When abstraction pays:
  → You have a known variation point (multiple notification channels, multiple report formats)
  → You need to swap implementations (real DB vs test double)
  → The abstraction boundary matches a module or deployment boundary

When abstraction costs more than it saves:
  → YAGNI: "You Ain't Gonna Need It"
  → Adding IEmailService as an interface when there will never be a second implementation
     and there's no test that benefits from mocking it
  → Wrapping every repository in a Unit of Work when EF Core's DbContext is already a UoW

Example: Do you need IWarfarinDosageCalculator?
  If dosage calculation will never change → no. A static method or simple helper is enough.
  If dosage calculation depends on clinical guidelines that vary by hospital → yes.
  If you need to test handlers without triggering real dosage logic → yes.

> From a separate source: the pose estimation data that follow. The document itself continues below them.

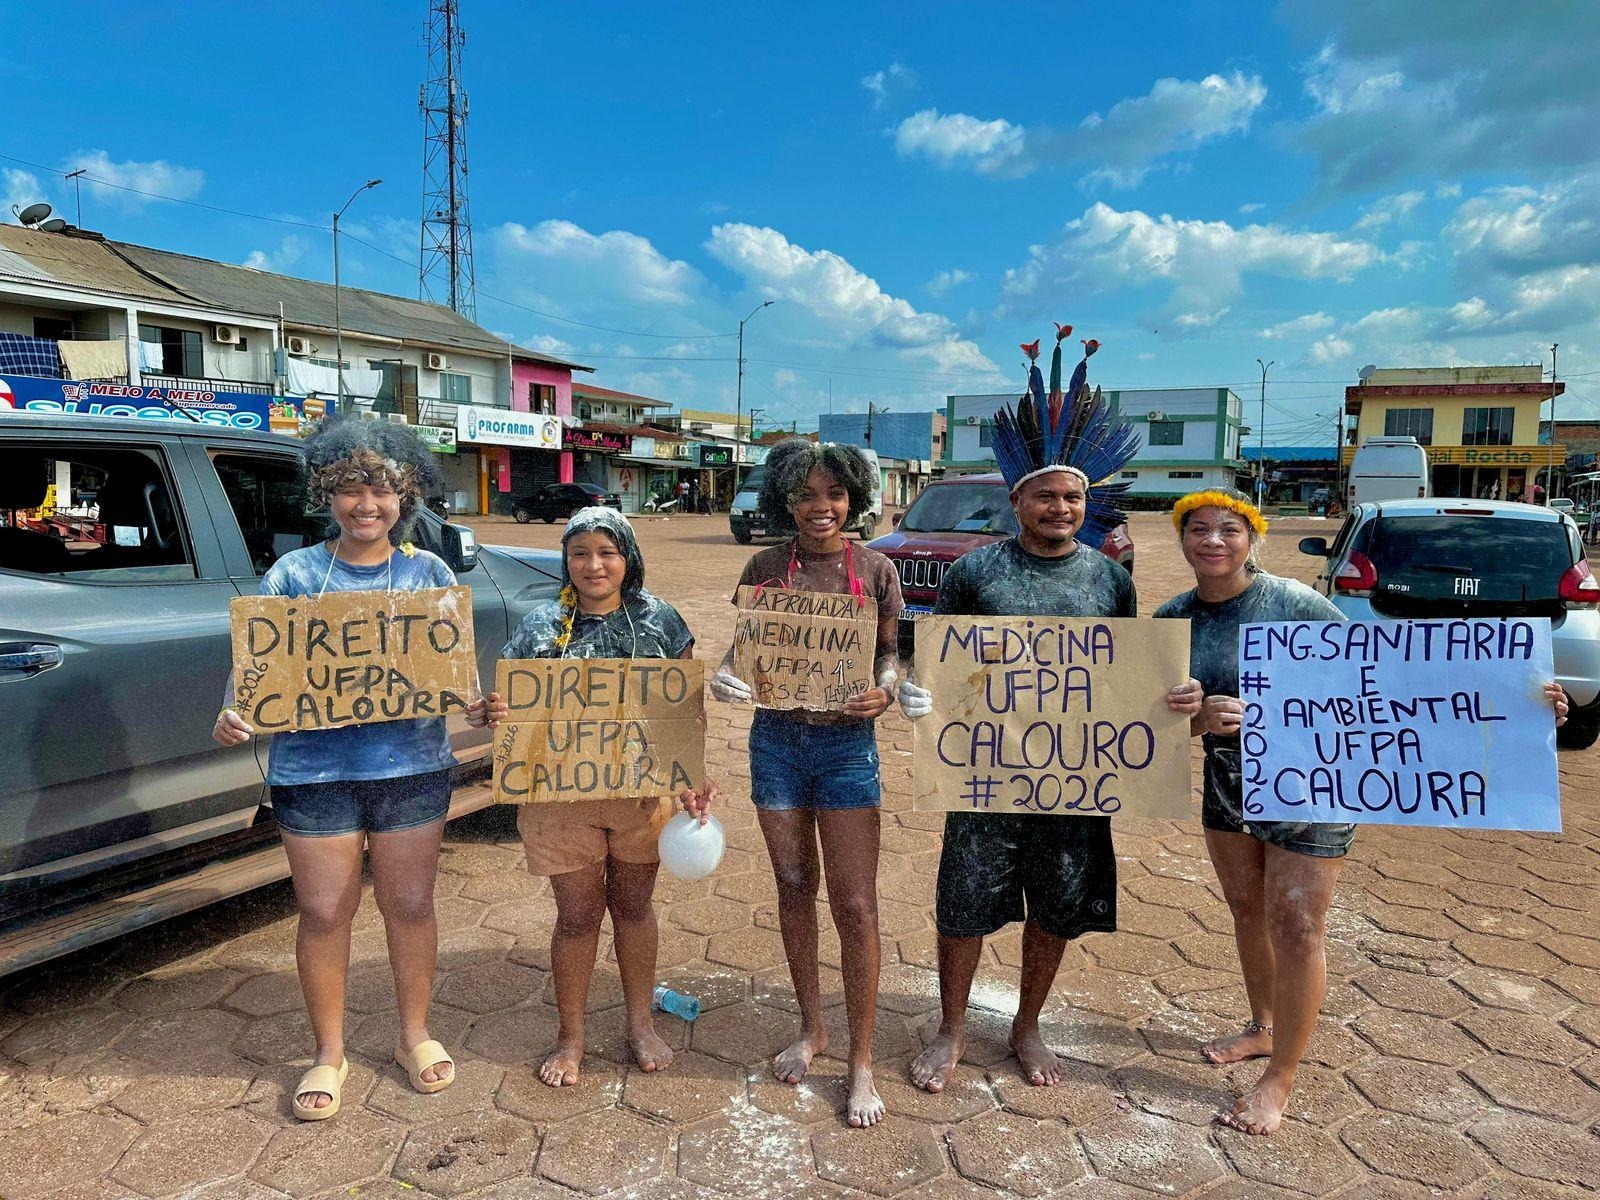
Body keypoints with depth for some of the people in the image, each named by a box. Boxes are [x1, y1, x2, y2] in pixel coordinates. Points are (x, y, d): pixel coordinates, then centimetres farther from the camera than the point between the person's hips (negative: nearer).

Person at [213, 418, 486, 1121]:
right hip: (314, 769, 0)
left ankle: (415, 1035, 33)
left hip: (411, 767, 1)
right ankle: (329, 1055, 30)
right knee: (324, 912, 9)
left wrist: (475, 703, -18)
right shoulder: (293, 574, 1)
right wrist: (234, 714, -19)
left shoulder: (428, 573, 3)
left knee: (410, 905, 12)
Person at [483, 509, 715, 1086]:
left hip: (644, 791, 1)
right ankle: (570, 1036, 29)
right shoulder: (541, 626, -2)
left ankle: (640, 1023, 35)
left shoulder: (659, 620, -3)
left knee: (633, 906, 16)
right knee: (577, 914, 9)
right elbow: (513, 703, 2)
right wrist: (498, 712, -22)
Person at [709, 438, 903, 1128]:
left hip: (846, 742, -2)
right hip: (777, 739, 2)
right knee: (794, 887, 15)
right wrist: (725, 677, -18)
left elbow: (890, 653, 1)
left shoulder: (874, 569, -2)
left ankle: (861, 1060, 17)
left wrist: (884, 689, -21)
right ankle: (810, 1028, 35)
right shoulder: (765, 568, 1)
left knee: (854, 905, 0)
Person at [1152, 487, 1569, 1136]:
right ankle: (1263, 1027, 43)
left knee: (1294, 930, 0)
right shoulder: (1171, 619, -5)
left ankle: (1279, 1078, 18)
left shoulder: (1294, 604, -20)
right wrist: (1200, 718, -29)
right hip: (1226, 785, 5)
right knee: (1246, 909, 20)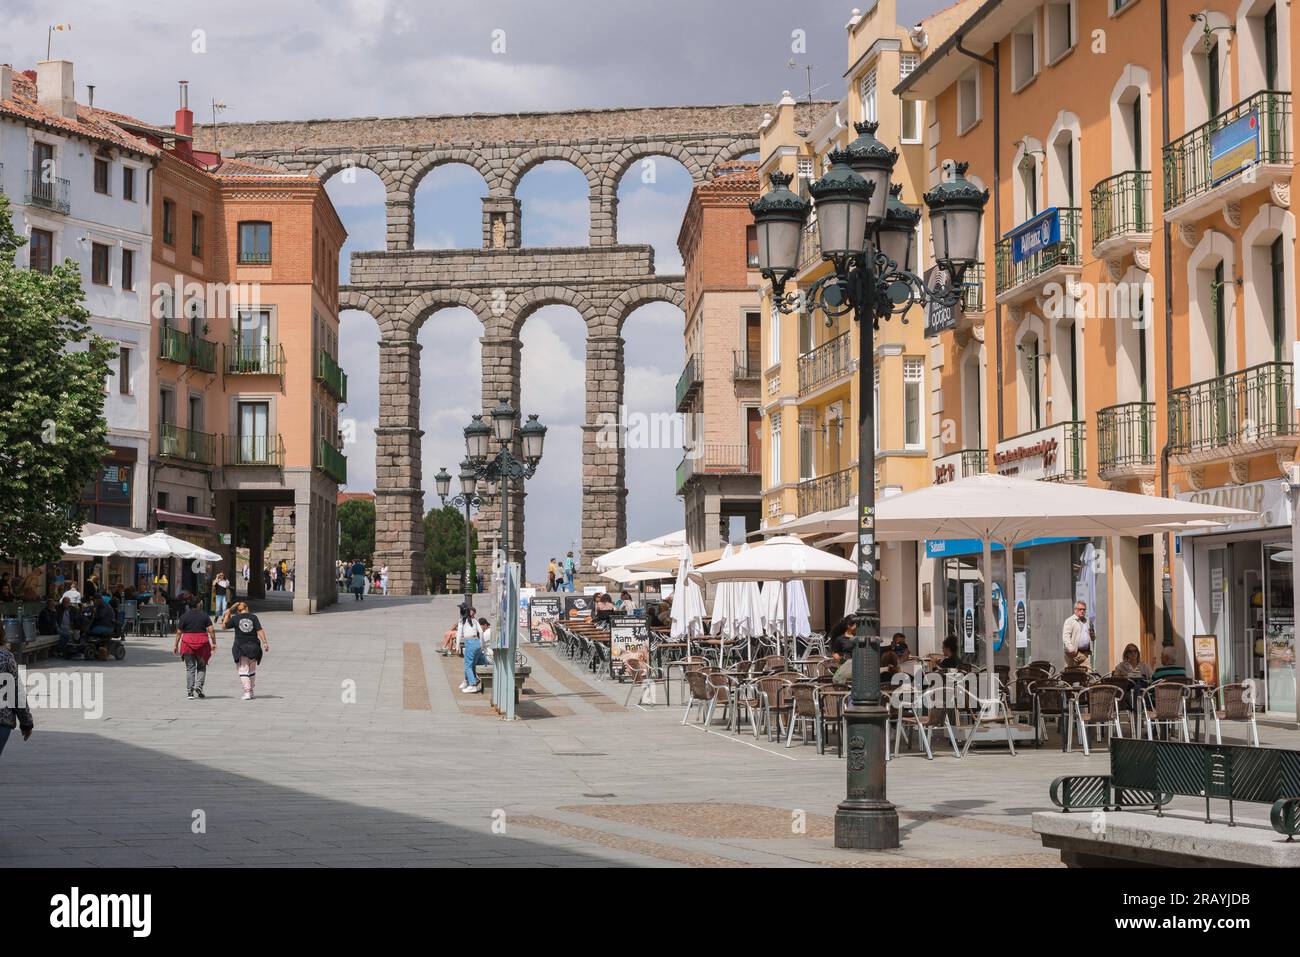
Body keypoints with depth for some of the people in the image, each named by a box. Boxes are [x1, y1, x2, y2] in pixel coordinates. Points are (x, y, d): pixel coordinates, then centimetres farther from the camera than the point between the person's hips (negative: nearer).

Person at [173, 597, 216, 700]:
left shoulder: (184, 616, 1)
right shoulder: (204, 615, 1)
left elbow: (179, 632, 1)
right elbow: (211, 630, -5)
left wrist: (175, 645, 7)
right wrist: (214, 643, 2)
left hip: (188, 643, 0)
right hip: (202, 643, 0)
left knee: (190, 668, 3)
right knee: (202, 667, 14)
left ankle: (190, 691, -2)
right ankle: (199, 685, -5)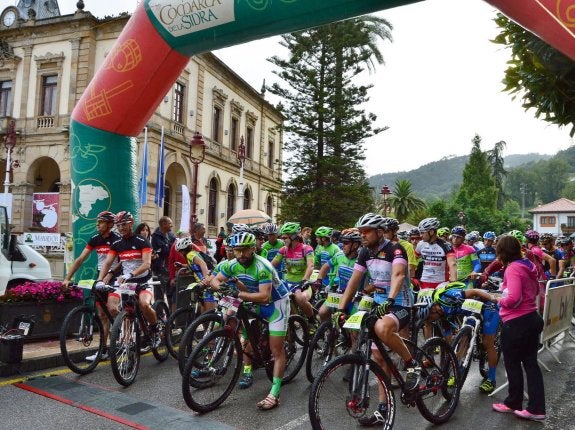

The question is always: what real problem does this abstraction solve today?

Trade-off Decision Framework

Step 1: State the forces
  → What does Option A give us?
  → What does Option A cost us?
  → Same for Option B (and C if applicable)

Step 2: Apply context
  → Team size and experience level
  → Operational capability (who runs this in production?)
  → Regulatory constraints
  → Timeline and budget

Step 3: Weight by quality attributes
  → Which quality attributes are high priority for this system?
  → Which option better satisfies the top 2-3 quality attributes?

Step 4: Make the decision explicit
  → Write an ADR. Include the options and why you rejected each.
  → State what gets harder with the chosen option.

Step 5: Define a review point
  → "We will revisit this decision if: the team grows past 10, or response times exceed 1s."
  → Constraints change. Decisions should be reviewable.

Production issue I've seen: A team chose event sourcing for their entire clinical platform, attracted by the audit trail benefit. After 18 months, querying current prescription state required replaying thousands of events per patient. Simple reports that previously took 200ms took 8 seconds. The trade-off analysis had been done once, for the audit trail requirement, and the read-performance cost was acknowledged but dismissed as "we can add projections later." Two years of technical debt later, they were adding projections — while the system was live, under load, with data already in production. The read-performance trade-off of event sourcing needed to be part of the original decision with a concrete plan for handling it.

Key Takeaway

Every architecture decision trades something for something else. Consistency buys correctness at the cost of availability. Loose coupling buys autonomy at the cost of complexity. Denormalisation buys read speed at the cost of stale data and extra maintenance. Make trade-offs explicit: state what you gain, what you give up, and which quality attribute drives the choice. Write the decision in an ADR with a review condition so it can be revisited when the context changes.